# THE RECORDS

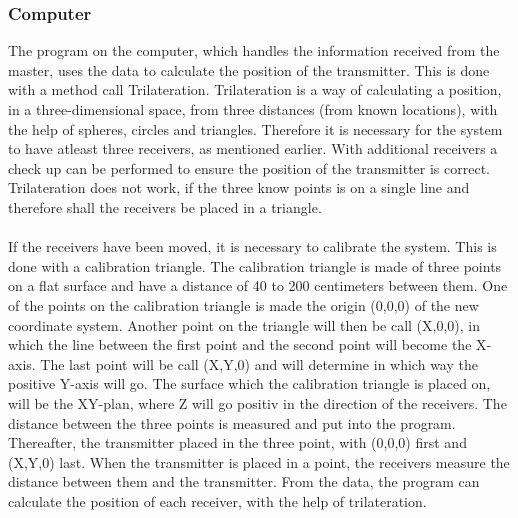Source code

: \subsubsection{Computer}
The program on the computer, which handles the information received from the master, uses the data to calculate the position of the transmitter. This is done with a method call Trilateration. Trilateration is a way of calculating a position, in a three-dimensional space, from three distances (from known locations), with the help of spheres, circles and triangles. Therefore it is necessary for the system to have atleast three receivers, as mentioned earlier.  With additional receivers a check up can be performed to ensure the position of the transmitter is correct. Trilateration does not work, if the three know points is on a single line and therefore shall the receivers be placed in a triangle.\\\\
\noindent
If the receivers have been moved, it is necessary to calibrate the system. This is done with a calibration triangle. The calibration triangle is made of three points on a flat surface and have a distance of 40 to 200 centimeters between them. One of the points on the calibration triangle is made the origin (0,0,0) of the new coordinate system. Another point on the triangle will then be call (X,0,0), in which the line between the first point and the second point will become the X-axis. The last point will be call (X,Y,0) and will determine in which way the positive Y-axis will go. The surface which the calibration triangle is placed on, will be the XY-plan, where Z will go positiv in the direction of the receivers. The distance between the three points is measured and put into the program. Thereafter, the transmitter placed in the three point, with (0,0,0) first and (X,Y,0) last. When the transmitter is placed in a point, the receivers measure the distance between them and the transmitter. From the data, the program can calculate the position of each receiver, with the help of trilateration. \\\\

# INSTRUCTIONS TO FOLLOW
Look over the listing and return each line that holds "position".

# EXERCISE RESULT
The program on the computer, which handles the information received from the master, uses the data to calculate the position of the transmitter. This is done with a method call Trilateration. Trilateration is a way of calculating a position, in a three-dimensional space, from three distances (from known locations), with the help of spheres, circles and triangles. Therefore it is necessary for the system to have atleast three receivers, as mentioned earlier.  With additional receivers a check up can be performed to ensure the position of the transmitter is correct. Trilateration does not work, if the three know points is on a single line and therefore shall the receivers be placed in a triangle.\\\\
If the receivers have been moved, it is necessary to calibrate the system. This is done with a calibration triangle. The calibration triangle is made of three points on a flat surface and have a distance of 40 to 200 centimeters between them. One of the points on the calibration triangle is made the origin (0,0,0) of the new coordinate system. Another point on the triangle will then be call (X,0,0), in which the line between the first point and the second point will become the X-axis. The last point will be call (X,Y,0) and will determine in which way the positive Y-axis will go. The surface which the calibration triangle is placed on, will be the XY-plan, where Z will go positiv in the direction of the receivers. The distance between the three points is measured and put into the program. Thereafter, the transmitter placed in the three point, with (0,0,0) first and (X,Y,0) last. When the transmitter is placed in a point, the receivers measure the distance between them and the transmitter. From the data, the program can calculate the position of each receiver, with the help of trilateration. \\\\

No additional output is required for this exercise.